Poco a poco, en unos días, nuestros ritmos tocan la misma sinfonía, idéntico paso, pausa, trabajo, esfuerzo, secuencia; todo encaja.

«¡Que no desparezca la línea del horizonte!» «¡Que no desparezca la línea del horizonte!». Rocío reza para sí misma, el «white out» borra el mundo, aniquila el espacio sensorial, desdibuja la realidad y hay que seguir caminando pero resguardándose en el interior de nuestros pensamientos. «¡Mira que esta niebla tiene mala sombra!», se le escapa en voz alta. La realidad se desenfoca por momentos y hay que pillarla con fuerza.

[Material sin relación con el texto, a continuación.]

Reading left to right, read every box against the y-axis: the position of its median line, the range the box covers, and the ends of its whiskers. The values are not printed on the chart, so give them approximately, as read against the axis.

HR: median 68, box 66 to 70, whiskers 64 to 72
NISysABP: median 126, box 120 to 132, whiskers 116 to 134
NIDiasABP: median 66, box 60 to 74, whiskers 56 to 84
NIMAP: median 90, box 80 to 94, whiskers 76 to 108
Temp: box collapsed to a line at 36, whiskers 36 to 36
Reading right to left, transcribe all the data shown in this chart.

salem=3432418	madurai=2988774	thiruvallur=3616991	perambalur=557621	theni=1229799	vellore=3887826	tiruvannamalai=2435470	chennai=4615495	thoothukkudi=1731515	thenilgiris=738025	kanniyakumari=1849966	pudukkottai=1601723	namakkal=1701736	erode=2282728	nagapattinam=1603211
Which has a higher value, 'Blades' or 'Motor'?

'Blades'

Al abrigo del único refugio posible, la tienda, el viento cobra cada vez más fuerza, la tumba, retuerce, infla, comprime, tortura. A bordo, los cosidos de las telas se despuntan sobre nuestras cabezas. ¡Que no se rompa! ¡Que no se rompa!. La ventisca vino y se fue sin consultarnos, desapareció como el soplo que apaga una vela. Nuestro periplo continúa y solo hay una salida posible: por el sur, por el final, hacia alguna parte pero siempre hacia delante.

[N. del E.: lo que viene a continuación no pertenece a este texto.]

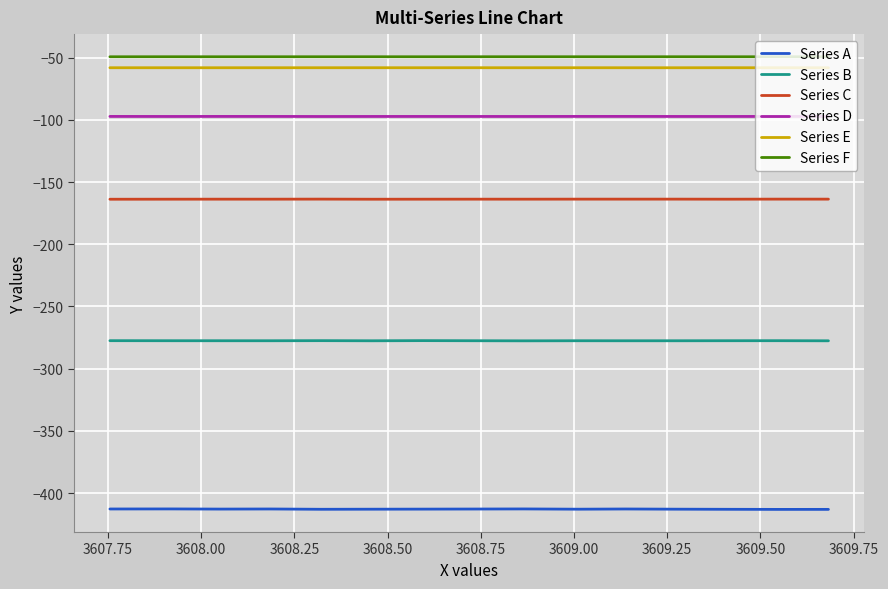

True or false: Series F and Series B cross at least once.

False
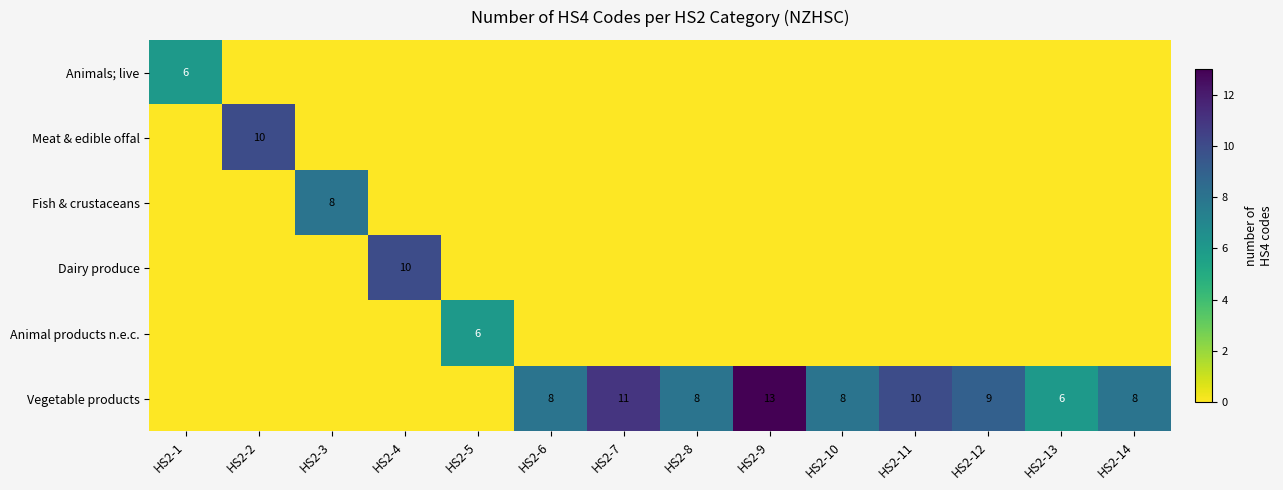

Rank the categories by Vegetable products value from lowest to highest.

HS2-1, HS2-2, HS2-3, HS2-4, HS2-5, HS2-13, HS2-6, HS2-8, HS2-10, HS2-14, HS2-12, HS2-11, HS2-7, HS2-9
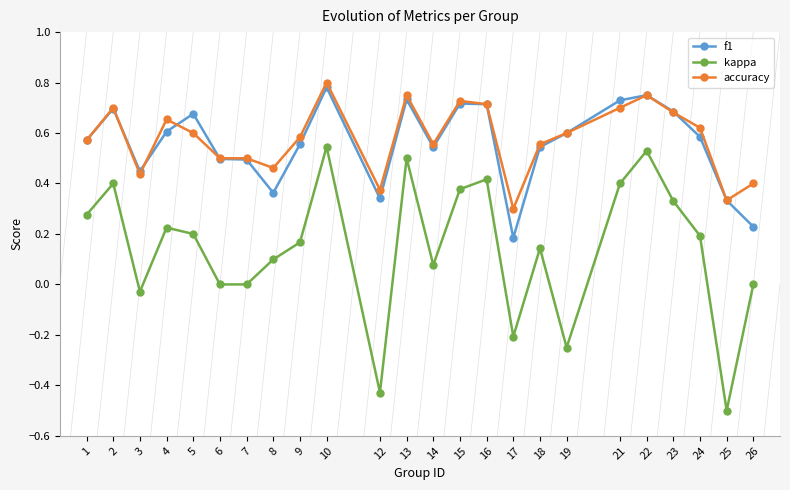

True or false: accuracy and kappa intersect in this chart.

False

«Los inuits no lloramos», me había dicho Levi, el jefe de nuestra caravana de trineos moto nieve, unos días antes. «¿Tampoco de emoción, de belleza, de amor?». Lo pienso, porque el aire es puro cristal esta mañana, la nieve es un centelleo de brillos que emiten sus cristales, el cielo es tan inmenso que da vértigo; si alguna vez has mirado hacia abajo desde la ventanilla de un avión y has visto las nubes lisas y calmadas y al frente el cielo limpio y el sol, entonces has visto el Cap de Barnes en todo su esplendor.

 

Y ahora que al final parece una larga e interminable lengua de nieve que baja de esas nubes hasta el mismo suelo, resulta que tampoco lo es. El paisaje se empasta, los relieves en sus diferentes alturas y cuando estamos a punto de saltar de alegría y de gritar «¡acabamos!», un acantilado de hielo nos separa del final. ¿Y ahora qué? ¿Y ahora por dónde? ¿Y si no es posible descender? De nuevo el cerebro chisporrotea, a estas alturas de la expedición las curvas de nivel están grabadas en nuestra mente. «¡Hacia el oeste, vayamos al oeste!». Al oeste el milagro se produce: un salto de quince metros que podremos salvar con una cuerda, estacas y tornillos.

Abajo, Vero grita de emoción: ha tocado fondo, el final, la gloria. Una a una, junto a nuestros trineos y petates, alcanzamos el suelo y nos reunimos con ella. Ella, que ha visto unicornios en el Cap y dragones en Inari, nos funde en un abrazo.

Las expediciones no son solo un lugar al que ir. Son sobre todo la profundidad hacia la que uno es capaz de descender con sus propias emociones.

 

Chus Lago, 20 de abril de 2017. Clyde River.